• [Exercise instructions]
Each line that contains "высота" needs to be copied from the listing.

• [Study material]
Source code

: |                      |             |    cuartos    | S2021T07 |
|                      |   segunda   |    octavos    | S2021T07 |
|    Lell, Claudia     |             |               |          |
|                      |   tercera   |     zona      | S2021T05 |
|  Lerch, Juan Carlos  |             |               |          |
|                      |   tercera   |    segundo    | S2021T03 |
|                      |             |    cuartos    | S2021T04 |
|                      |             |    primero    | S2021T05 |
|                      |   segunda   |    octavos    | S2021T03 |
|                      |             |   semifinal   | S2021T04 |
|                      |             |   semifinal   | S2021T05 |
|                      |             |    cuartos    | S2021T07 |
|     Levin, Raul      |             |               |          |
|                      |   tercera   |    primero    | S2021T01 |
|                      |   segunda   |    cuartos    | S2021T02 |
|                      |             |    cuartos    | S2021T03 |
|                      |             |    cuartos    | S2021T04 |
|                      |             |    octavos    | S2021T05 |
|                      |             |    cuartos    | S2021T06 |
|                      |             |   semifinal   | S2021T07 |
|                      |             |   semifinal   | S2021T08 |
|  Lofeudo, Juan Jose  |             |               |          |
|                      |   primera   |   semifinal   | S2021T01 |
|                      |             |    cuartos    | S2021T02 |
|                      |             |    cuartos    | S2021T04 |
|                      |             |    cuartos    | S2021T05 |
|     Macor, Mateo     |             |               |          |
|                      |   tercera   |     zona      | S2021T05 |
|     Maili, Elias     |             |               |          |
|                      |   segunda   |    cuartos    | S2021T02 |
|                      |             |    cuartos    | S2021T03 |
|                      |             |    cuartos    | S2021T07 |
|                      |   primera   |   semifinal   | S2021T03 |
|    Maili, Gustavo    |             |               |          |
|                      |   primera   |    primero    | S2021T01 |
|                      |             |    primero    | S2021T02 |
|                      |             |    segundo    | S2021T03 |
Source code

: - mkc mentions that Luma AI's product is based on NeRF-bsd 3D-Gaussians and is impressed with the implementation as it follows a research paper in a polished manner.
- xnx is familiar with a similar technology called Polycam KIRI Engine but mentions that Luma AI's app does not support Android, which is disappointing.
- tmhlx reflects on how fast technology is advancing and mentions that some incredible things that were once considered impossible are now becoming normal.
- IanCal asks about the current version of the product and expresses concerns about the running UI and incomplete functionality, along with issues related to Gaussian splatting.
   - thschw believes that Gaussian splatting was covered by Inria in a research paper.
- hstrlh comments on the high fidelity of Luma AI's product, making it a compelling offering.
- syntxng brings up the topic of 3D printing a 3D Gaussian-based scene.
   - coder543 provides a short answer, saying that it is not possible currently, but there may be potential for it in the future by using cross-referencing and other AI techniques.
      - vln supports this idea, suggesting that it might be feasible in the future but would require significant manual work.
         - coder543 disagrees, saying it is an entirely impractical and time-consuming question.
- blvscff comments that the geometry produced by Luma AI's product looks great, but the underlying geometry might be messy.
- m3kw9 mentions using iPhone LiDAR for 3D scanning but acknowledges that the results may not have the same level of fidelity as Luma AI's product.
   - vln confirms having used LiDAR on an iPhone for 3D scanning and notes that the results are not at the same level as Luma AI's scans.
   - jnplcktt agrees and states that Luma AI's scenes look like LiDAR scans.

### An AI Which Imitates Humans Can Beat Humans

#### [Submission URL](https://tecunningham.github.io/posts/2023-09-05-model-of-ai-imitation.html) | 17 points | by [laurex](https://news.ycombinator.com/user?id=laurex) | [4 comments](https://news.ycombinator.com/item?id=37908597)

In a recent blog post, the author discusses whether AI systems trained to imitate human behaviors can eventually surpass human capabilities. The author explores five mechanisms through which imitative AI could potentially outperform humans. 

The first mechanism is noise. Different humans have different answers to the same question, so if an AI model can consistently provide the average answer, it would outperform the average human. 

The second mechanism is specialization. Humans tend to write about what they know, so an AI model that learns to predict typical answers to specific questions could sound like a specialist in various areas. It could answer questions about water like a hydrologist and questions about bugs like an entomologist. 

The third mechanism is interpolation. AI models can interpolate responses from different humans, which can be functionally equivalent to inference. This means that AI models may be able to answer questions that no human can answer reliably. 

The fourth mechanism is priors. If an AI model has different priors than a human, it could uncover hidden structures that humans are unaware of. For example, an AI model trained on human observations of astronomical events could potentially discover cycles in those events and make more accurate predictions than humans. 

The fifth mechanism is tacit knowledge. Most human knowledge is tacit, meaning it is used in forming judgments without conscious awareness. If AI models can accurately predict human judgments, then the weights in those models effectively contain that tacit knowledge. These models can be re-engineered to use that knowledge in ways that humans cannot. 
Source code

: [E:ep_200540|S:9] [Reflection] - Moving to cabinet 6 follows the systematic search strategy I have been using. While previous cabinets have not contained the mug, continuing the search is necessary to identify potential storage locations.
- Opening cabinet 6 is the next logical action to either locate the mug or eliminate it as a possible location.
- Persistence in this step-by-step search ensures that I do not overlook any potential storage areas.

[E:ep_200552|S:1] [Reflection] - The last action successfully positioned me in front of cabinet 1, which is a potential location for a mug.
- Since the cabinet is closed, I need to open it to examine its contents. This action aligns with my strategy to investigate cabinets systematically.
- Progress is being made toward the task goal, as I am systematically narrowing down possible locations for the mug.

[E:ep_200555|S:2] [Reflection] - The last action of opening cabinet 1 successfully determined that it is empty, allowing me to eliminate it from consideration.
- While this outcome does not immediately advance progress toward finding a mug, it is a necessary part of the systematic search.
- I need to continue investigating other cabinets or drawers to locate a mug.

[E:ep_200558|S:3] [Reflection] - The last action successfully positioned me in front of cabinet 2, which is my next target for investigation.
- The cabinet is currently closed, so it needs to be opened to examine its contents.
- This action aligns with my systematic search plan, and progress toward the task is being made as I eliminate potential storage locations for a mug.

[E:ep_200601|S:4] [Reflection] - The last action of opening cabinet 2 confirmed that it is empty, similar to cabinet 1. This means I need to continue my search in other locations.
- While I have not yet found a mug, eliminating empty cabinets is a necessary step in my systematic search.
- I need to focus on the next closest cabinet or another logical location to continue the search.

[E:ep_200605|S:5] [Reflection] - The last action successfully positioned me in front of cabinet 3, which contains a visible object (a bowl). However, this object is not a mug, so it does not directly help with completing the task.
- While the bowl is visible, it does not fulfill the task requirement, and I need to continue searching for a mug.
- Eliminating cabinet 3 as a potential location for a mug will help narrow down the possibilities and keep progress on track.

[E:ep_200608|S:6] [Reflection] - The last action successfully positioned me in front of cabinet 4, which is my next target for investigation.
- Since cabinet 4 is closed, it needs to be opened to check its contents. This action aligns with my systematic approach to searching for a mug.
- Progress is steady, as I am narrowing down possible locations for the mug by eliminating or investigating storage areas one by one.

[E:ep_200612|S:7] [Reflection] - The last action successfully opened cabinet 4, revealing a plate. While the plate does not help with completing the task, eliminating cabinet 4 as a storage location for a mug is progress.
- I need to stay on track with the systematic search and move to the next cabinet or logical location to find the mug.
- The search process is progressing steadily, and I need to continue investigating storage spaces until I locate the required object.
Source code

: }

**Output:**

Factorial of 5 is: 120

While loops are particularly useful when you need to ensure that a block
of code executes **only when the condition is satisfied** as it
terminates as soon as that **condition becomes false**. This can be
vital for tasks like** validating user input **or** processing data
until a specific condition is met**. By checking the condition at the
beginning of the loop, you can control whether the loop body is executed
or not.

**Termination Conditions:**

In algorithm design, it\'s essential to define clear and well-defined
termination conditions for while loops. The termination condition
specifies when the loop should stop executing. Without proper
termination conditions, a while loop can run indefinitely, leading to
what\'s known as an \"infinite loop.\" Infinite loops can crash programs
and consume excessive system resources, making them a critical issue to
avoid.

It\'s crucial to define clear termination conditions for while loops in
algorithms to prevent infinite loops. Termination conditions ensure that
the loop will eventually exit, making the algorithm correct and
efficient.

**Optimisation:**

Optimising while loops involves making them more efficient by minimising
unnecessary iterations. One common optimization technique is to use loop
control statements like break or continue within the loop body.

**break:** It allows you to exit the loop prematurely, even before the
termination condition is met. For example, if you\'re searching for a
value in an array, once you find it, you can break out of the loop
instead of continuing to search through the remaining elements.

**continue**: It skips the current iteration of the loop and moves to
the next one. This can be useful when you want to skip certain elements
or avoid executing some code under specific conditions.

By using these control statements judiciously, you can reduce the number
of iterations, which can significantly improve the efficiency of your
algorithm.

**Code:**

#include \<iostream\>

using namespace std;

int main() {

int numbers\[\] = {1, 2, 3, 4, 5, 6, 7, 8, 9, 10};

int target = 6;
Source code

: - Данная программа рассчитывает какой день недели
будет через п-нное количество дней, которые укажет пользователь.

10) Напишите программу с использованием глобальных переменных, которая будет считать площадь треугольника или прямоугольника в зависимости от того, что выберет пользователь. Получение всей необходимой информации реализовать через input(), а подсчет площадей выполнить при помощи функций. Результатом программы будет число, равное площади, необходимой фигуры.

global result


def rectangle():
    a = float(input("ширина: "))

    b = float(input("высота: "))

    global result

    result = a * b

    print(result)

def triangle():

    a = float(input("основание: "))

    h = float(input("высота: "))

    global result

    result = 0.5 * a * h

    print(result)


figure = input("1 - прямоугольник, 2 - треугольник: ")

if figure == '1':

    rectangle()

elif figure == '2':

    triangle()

• [Result of this exercise]
    b = float(input("высота: "))
    h = float(input("высота: "))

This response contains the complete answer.